I rated Lowe well enough to be an AB. Remember we were picking the likes of George Bridge above such players so theres no disputing a lot of bad decisions have been made by those last two coaches. Does a team like the ABs need a finicky winger who you have to adapt and change a lot of your style with to get benefit from? No, not really. But he still would have been a basic improvement on players like even Savea at the tail of his career, Bridge, and could even have converted into the answer of replacing Beauden at the back. Instead we persisted with NMS, Naholo, Havili, Reece, all players we would have cared even less about losing and all because Rieko had Lowe's number 11 jersey nailed down.


He was of course only 23 when he decided to leave, it was back in the beggining of the period they had started retaining players (from 2018 onwards I think, they came out saying theyre going to be more aggressive at some point). So he might, all of them, only just missed out.


The main point that Ed made is that situations like Lowe's, Aki's, JGP's, aren't going to happen in future. That's a bit of a "NZ" only problem, because those players need to reach such a high standard to be chosen by the All Blacks, were as a country like Ireland wants them a lot earlier like that.
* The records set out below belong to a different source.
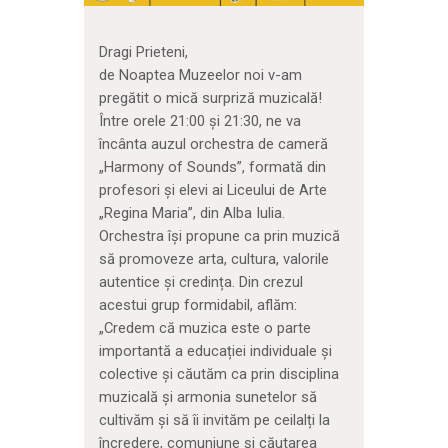
Dragi Prieteni,
de Noaptea Muzeelor noi v-am
pregătit o mică surpriză muzicală!
Între orele 21:00 și 21:30, ne va
încânta auzul orchestra de cameră
„Harmony of Sounds”, formată din
profesori și elevi ai Liceului de Arte
„Regina Maria”, din Alba Iulia.
Orchestra își propune ca prin muzică
să promoveze arta, cultura, valorile
autentice și credința. Din crezul
acestui grup formidabil, aflăm:
„Credem că muzica este o parte
importantă a educației individuale și
colective și căutăm ca prin disciplina
muzicală și armonia sunetelor să
cultivăm și să îi invităm pe ceilalți la
încredere, comuniune și căutarea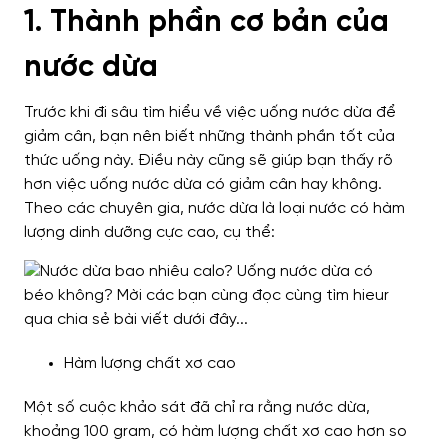
1. Thành phần cơ bản của
nước dừa
Trước khi đi sâu tìm hiểu về việc uống nước dừa để
giảm cân, bạn nên biết những thành phần tốt của
thức uống này. Điều này cũng sẽ giúp bạn thấy rõ
hơn việc uống nước dừa có giảm cân hay không.
Theo các chuyên gia, nước dừa là loại nước có hàm
lượng dinh dưỡng cực cao, cụ thể:
Hàm lượng chất xơ cao
Một số cuộc khảo sát đã chỉ ra rằng nước dừa,
khoảng 100 gram, có hàm lượng chất xơ cao hơn so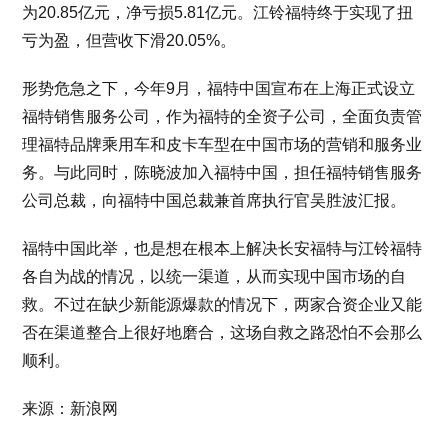
为20.85亿元，净亏损5.81亿元。江铃福特终于实现了扭
亏为盈，但营收下滑20.05%。
形势危急之下，今年9月，福特中国宣布在上海正式设立
福特销售服务公司，作为福特的全资子公司，全面负责管
理福特品牌乘用车和皮卡车型在中国市场的营销和服务业
务。与此同时，陈晓波加入福特中国，担任福特销售服务
公司总裁，向福特中国总裁兼首席执行官吴胜波汇报。
福特中国此举，也是想在根本上解决长安福特与江铃福特
各自为战的情况，以统一渠道，从而实现中国市场的自
救。不过在缺少新能源爆款的情况下，两家合资企业又能
否在渠道整合上很好地磨合，这场自救之路恐怕不会那么
顺利。
来源：新浪网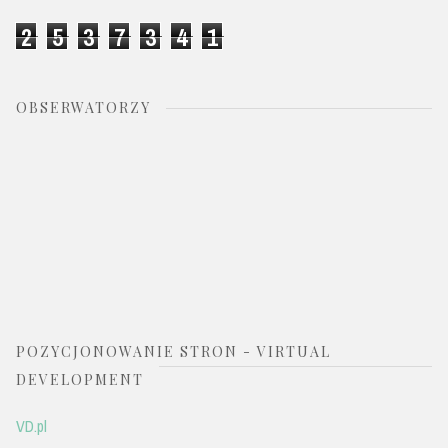
2
5
3
7
3
4
1
OBSERWATORZY
POZYCJONOWANIE STRON - VIRTUAL
DEVELOPMENT
VD.pl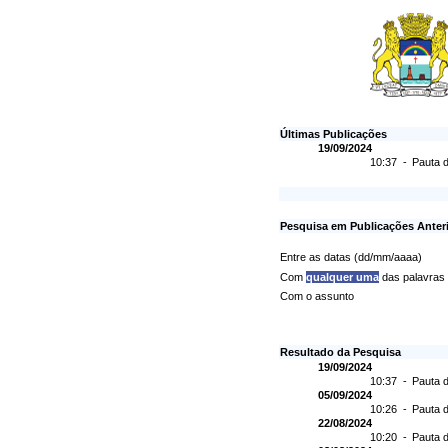
Últimas Publicações
19/09/2024
10:37 -
Pauta d
Pesquisa em Publicações Anter
Entre as datas (dd/mm/aaaa)
Com
qualquer uma
das palavras
Com o assunto
Resultado da Pesquisa
19/09/2024
10:37 -
Pauta d
05/09/2024
10:26 -
Pauta d
22/08/2024
10:20 -
Pauta d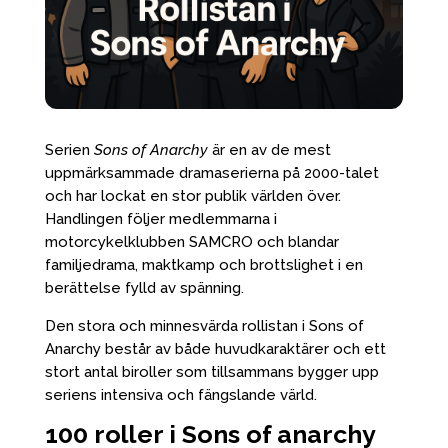
Serien
Sons of Anarchy
är en av de mest
uppmärksammade dramaserierna på 2000-talet
och har lockat en stor publik världen över.
Handlingen följer medlemmarna i
motorcykelklubben SAMCRO och blandar
familjedrama, maktkamp och brottslighet i en
berättelse fylld av spänning.
Den stora och minnesvärda rollistan i Sons of
Anarchy består av både huvudkaraktärer och ett
stort antal biroller som tillsammans bygger upp
seriens intensiva och fängslande värld.
100 roller i Sons of anarchy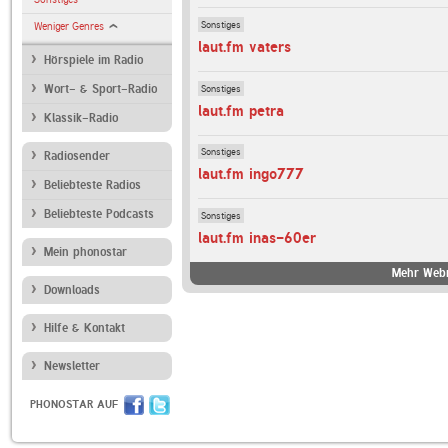
Sonstiges
Weniger Genres
laut.fm vaters
Hörspiele im Radio
Sonstiges
Wort- & Sport-Radio
laut.fm petra
Klassik-Radio
Sonstiges
Radiosender
laut.fm ingo777
Beliebteste Radios
Beliebteste Podcasts
Sonstiges
laut.fm inas-60er
Mein phonostar
Mehr Webr
Downloads
Hilfe & Kontakt
Newsletter
PHONOSTAR AUF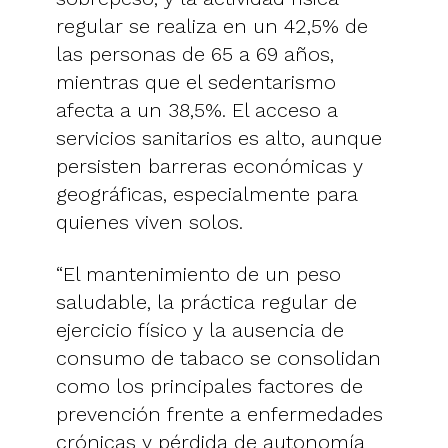
regular se realiza en un 42,5% de
las personas de 65 a 69 años,
mientras que el sedentarismo
afecta a un 38,5%. El acceso a
servicios sanitarios es alto, aunque
persisten barreras económicas y
geográficas, especialmente para
quienes viven solos.
“El mantenimiento de un peso
saludable, la práctica regular de
ejercicio físico y la ausencia de
consumo de tabaco se consolidan
como los principales factores de
prevención frente a enfermedades
crónicas y pérdida de autonomía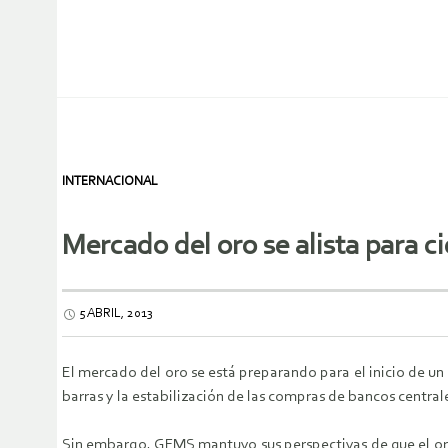
INTERNACIONAL
Mercado del oro se alista para 
5 ABRIL, 2013
El mercado del oro se está preparando para el inicio de u
barras y la estabilización de las compras de bancos central
Sin embargo, GFMS mantuvo sus perspectivas de que el oro 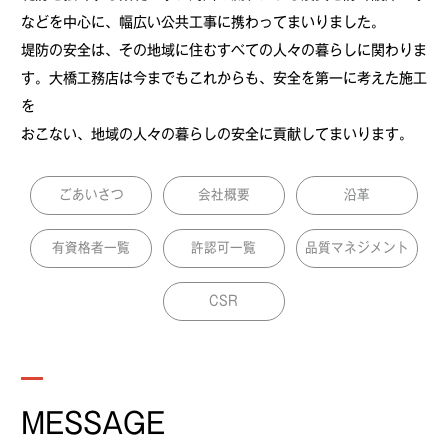
などを中心に、幅広い公共工事に携わってまいりました。
堤防の安全は、その地域に住むすべての人々の暮らしに関わりま
す。大橋工務店は今までもこれからも、安全を第一に考えた施工
を
おこない、地域の人々の暮らしの安全に貢献してまいります。
ごあいさつ
会社概要
沿革
有資格者一覧
許認可一覧
品質マネジメント
CSR
MESSAGE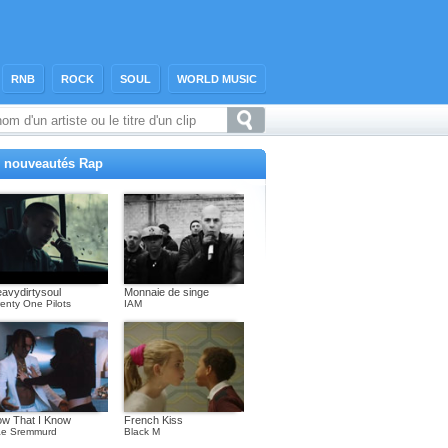
RNB
ROCK
SOUL
WORLD MUSIC
 nouveautés Rap
avydirtysoul
Monnaie de singe
enty One Pilots
IAM
w That I Know
French Kiss
e Sremmurd
Black M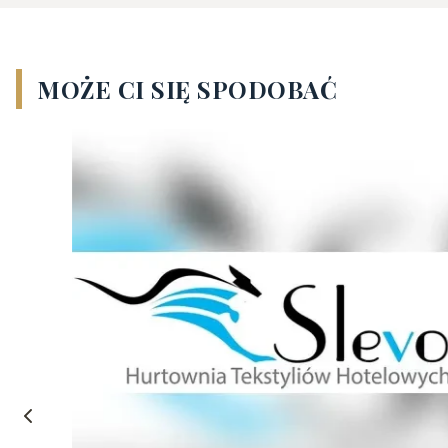
MOŻE CI SIĘ SPODOBAĆ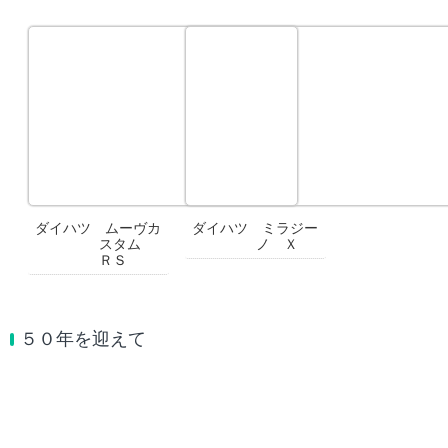
ダイハツ ムーヴカ
ダイハツ ミラジー
スタム
ノ Ｘ
ＲＳ
５０年を迎えて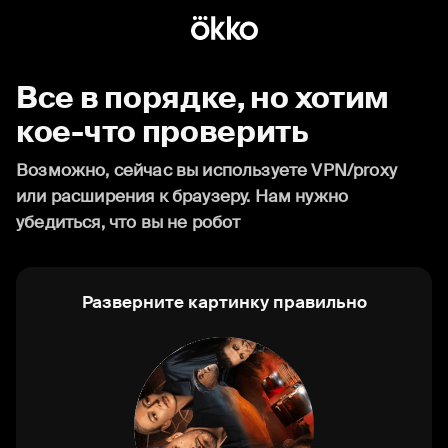
Все в порядке, но хотим
кое-что проверить
Возможно, сейчас вы используете VPN/proxy
или расширения к браузеру. Нам нужно
убедиться, что вы не робот
Разверните картинку правильно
This is basically the 'ready in 3 years' concept Ireland relied on, versus the '5 years and they've left' concept' were that player is now ready to be chosen by the All Blacks (given a contract to play Super, ala SBW, and hopefully Manu).


The 'mercenary' thing that will take longer to expire, and which I was referring to, is the grandparents rule. The new kids coming through now aren't going to have as many gp born overseas, so the amount of players that can leave with a prospect of International rugby offer are going to drop dramatically at some point. All these kiwi fellas playing for a PI, is going to stop sadly.


The new era problem that will replace those old concerns is now French and Japanese clubs (doing the same as NRL teams have done for decades by) picking kids out of school. The problem here is not so much a national identity one, than it is a farm system where 9 in 10 players are left with nothing. A stunted education and no support in a foreign country (well they'll get kicked out of those countries were they don't in Australia).


It's the same sort of situation were NZ would be the big guy, but there weren't many downsides with it. The only one I can think was brought up but a poster on this site, I can't recall who it was, but he seemed to know a lot of kids coming from the Islands weren't really given the capability to fly back home during school xms holidays etc. That is probably something that should be fixed by the union. Otherwise getting someone like Fakatava over here for his last year of school definitely results in NZ being able to pick the cherries off the top but it also allows that player to develop and be able to represent Tonga and under age and possibly even later in his career. Where as a kid being taken from NZ is arguably going to be worse off in every respect other than perhaps money. Not going to develop as a person, not going to develop as a player as much, so I have a lotof sympathy for NZs case that I don't include them in that group but I certainly see where you're coming from and it encourages other countries to think they can do the same while not realising they're making a much worse experience/situation.